'''

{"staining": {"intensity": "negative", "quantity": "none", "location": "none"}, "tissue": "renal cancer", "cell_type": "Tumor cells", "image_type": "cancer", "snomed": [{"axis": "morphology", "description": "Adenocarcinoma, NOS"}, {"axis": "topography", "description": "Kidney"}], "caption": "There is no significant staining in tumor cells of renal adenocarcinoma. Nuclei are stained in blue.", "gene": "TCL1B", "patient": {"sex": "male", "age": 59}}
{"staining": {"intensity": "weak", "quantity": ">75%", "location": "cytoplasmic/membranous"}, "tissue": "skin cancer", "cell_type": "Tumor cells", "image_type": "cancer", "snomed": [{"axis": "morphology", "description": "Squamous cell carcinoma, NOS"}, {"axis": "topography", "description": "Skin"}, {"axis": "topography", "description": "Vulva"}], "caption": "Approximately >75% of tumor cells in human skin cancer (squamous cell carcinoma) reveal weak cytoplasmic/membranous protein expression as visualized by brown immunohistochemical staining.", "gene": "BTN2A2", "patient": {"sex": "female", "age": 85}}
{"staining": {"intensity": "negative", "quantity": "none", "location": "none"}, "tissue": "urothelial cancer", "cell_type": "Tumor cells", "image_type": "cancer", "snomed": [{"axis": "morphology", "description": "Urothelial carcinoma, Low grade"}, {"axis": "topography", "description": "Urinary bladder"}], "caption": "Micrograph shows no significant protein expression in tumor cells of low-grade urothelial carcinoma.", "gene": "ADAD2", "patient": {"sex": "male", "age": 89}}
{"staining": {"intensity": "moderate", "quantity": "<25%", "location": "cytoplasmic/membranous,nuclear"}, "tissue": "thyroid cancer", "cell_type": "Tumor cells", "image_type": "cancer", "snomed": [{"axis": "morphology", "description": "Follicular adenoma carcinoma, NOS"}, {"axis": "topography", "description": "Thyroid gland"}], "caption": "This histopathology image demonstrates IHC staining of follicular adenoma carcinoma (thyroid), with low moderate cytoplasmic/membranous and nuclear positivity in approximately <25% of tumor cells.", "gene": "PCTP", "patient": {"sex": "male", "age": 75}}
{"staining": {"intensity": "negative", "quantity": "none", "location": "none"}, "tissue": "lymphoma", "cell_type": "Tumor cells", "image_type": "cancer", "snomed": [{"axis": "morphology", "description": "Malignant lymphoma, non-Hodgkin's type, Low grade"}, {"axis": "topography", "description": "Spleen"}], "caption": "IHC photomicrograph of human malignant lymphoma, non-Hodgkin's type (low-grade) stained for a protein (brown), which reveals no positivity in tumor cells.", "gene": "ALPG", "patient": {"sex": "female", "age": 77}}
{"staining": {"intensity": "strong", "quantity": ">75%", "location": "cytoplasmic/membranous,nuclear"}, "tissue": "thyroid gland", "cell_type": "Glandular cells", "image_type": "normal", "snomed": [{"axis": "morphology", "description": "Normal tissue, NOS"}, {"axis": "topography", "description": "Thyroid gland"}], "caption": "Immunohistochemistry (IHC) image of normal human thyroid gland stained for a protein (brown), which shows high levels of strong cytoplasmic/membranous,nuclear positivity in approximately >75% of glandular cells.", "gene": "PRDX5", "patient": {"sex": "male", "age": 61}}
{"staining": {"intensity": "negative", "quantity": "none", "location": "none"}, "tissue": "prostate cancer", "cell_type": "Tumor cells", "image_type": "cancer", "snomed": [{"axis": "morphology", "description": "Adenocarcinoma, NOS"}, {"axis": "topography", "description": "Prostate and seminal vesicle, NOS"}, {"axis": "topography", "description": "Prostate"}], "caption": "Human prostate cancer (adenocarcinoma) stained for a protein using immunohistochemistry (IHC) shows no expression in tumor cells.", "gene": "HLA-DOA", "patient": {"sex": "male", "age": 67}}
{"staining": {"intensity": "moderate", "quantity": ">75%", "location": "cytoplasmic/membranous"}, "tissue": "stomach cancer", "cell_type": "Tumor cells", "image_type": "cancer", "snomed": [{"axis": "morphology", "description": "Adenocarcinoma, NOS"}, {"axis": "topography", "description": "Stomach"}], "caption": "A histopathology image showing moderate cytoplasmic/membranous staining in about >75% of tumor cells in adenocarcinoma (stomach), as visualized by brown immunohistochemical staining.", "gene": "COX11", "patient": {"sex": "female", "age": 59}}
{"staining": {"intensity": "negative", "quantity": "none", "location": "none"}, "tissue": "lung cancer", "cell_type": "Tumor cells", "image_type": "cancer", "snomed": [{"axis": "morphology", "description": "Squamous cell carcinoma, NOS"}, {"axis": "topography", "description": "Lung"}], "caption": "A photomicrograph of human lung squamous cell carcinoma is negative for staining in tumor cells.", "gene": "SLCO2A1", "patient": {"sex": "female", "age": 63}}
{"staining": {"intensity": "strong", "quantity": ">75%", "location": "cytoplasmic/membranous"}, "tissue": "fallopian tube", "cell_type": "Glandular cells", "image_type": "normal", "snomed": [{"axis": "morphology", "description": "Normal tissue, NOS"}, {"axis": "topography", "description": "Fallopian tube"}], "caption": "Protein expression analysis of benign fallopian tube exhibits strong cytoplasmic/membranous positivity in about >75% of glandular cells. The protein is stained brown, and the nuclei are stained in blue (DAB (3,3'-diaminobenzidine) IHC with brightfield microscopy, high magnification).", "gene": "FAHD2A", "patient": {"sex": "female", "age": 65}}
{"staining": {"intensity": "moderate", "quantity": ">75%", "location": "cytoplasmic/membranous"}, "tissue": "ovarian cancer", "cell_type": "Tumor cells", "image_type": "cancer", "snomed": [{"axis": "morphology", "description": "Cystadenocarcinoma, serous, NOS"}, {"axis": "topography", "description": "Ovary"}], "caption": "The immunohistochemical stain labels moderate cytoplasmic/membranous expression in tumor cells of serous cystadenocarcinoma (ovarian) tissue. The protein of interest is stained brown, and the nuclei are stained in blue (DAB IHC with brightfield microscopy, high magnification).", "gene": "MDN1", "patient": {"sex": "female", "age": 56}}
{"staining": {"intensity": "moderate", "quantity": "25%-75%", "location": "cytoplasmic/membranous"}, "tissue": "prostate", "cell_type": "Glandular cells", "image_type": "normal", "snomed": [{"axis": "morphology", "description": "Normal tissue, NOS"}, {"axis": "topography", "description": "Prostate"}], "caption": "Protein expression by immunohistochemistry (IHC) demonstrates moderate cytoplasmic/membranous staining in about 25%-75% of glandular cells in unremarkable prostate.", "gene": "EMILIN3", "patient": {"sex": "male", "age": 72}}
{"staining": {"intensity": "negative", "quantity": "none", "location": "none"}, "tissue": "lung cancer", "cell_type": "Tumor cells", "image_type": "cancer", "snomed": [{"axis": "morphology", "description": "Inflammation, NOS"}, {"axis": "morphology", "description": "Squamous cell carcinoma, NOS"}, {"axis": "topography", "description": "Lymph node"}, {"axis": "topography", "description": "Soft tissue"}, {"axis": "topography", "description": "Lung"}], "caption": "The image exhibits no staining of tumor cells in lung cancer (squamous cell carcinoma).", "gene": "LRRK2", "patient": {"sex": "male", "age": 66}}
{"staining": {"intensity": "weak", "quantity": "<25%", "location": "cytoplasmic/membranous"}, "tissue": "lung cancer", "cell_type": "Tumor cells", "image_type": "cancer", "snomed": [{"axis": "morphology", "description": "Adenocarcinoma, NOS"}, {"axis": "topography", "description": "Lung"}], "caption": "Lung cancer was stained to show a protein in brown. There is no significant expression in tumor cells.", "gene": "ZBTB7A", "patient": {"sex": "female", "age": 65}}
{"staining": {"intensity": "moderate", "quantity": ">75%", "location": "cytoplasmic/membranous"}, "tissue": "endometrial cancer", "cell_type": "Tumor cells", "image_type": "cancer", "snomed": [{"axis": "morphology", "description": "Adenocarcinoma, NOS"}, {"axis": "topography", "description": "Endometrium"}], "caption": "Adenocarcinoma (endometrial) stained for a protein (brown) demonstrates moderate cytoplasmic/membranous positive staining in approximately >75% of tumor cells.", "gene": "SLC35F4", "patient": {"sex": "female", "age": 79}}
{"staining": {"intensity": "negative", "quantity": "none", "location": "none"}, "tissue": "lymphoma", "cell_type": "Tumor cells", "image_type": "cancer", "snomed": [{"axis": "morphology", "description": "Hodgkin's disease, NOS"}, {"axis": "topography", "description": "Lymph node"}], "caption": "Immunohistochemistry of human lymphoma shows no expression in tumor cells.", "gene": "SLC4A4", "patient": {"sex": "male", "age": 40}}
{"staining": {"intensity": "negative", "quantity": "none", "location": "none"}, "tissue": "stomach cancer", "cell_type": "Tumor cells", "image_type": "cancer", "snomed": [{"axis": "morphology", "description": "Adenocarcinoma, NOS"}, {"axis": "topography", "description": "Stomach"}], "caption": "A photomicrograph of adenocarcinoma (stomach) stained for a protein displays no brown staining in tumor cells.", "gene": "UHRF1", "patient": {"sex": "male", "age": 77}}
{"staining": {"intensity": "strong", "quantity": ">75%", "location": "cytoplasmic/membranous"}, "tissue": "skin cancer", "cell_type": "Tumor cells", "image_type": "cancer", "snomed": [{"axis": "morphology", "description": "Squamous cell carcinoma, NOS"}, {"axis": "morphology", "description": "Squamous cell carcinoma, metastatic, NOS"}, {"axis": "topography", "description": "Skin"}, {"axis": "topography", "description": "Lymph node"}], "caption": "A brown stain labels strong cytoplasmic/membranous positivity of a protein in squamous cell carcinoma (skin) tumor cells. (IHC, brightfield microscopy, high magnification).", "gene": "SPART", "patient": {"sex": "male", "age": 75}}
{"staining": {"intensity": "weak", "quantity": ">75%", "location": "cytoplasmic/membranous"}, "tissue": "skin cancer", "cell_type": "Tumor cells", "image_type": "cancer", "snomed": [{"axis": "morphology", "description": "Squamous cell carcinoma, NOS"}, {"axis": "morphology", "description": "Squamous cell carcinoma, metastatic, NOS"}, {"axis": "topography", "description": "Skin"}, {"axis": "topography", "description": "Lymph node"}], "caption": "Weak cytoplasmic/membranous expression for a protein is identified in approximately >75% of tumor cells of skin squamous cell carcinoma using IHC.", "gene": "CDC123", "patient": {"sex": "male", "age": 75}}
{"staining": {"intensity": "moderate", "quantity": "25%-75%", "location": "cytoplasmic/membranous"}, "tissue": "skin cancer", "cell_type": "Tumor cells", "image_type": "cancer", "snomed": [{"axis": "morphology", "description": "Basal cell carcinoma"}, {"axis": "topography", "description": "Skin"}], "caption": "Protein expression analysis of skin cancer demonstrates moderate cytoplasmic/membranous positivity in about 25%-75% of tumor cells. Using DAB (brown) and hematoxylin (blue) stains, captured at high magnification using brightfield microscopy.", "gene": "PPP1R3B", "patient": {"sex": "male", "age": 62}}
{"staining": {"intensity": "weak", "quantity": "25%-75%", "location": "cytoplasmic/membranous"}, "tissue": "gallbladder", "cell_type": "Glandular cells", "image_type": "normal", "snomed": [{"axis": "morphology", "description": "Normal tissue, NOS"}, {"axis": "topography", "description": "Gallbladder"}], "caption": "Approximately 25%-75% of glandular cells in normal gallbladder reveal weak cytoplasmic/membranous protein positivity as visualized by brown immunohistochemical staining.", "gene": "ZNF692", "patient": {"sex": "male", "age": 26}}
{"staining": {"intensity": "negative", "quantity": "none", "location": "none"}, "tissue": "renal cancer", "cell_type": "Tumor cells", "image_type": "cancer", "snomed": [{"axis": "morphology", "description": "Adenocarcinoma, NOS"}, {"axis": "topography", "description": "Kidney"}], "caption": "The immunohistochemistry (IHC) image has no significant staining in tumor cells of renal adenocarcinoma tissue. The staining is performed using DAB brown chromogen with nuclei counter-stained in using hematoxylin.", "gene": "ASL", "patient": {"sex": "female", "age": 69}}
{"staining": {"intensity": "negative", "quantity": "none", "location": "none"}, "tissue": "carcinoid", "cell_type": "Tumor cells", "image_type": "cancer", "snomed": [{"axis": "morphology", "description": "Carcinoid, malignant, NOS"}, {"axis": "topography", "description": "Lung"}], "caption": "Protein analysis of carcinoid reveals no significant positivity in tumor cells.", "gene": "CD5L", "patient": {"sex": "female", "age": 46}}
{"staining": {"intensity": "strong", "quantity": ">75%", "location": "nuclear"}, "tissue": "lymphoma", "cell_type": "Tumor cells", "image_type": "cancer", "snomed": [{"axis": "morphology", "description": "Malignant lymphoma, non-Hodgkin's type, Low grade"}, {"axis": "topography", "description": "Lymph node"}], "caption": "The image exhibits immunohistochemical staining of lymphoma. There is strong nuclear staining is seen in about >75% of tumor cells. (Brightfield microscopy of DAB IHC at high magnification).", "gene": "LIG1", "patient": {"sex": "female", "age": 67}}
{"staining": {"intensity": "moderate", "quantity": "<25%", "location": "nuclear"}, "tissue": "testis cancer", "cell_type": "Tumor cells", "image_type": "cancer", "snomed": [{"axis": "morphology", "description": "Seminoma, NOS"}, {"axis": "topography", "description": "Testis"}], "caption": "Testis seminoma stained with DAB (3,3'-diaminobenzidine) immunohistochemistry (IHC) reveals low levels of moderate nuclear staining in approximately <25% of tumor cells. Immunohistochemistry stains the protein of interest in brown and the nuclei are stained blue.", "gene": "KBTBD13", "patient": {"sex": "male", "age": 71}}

'''

*WHAT NEEDS TO BE DONE:*
Scan the records above and show every line in which the word "analysis" occurs.

*THE COMPLETED TASK:*
{"staining": {"intensity": "strong", "quantity": ">75%", "location": "cytoplasmic/membranous"}, "tissue": "fallopian tube", "cell_type": "Glandular cells", "image_type": "normal", "snomed": [{"axis": "morphology", "description": "Normal tissue, NOS"}, {"axis": "topography", "description": "Fallopian tube"}], "caption": "Protein expression analysis of benign fallopian tube exhibits strong cytoplasmic/membranous positivity in about >75% of glandular cells. The protein is stained brown, and the nuclei are stained in blue (DAB (3,3'-diaminobenzidine) IHC with brightfield microscopy, high magnification).", "gene": "FAHD2A", "patient": {"sex": "female", "age": 65}}
{"staining": {"intensity": "moderate", "quantity": "25%-75%", "location": "cytoplasmic/membranous"}, "tissue": "skin cancer", "cell_type": "Tumor cells", "image_type": "cancer", "snomed": [{"axis": "morphology", "description": "Basal cell carcinoma"}, {"axis": "topography", "description": "Skin"}], "caption": "Protein expression analysis of skin cancer demonstrates moderate cytoplasmic/membranous positivity in about 25%-75% of tumor cells. Using DAB (brown) and hematoxylin (blue) stains, captured at high magnification using brightfield microscopy.", "gene": "PPP1R3B", "patient": {"sex": "male", "age": 62}}
{"staining": {"intensity": "negative", "quantity": "none", "location": "none"}, "tissue": "carcinoid", "cell_type": "Tumor cells", "image_type": "cancer", "snomed": [{"axis": "morphology", "description": "Carcinoid, malignant, NOS"}, {"axis": "topography", "description": "Lung"}], "caption": "Protein analysis of carcinoid reveals no significant positivity in tumor cells.", "gene": "CD5L", "patient": {"sex": "female", "age": 46}}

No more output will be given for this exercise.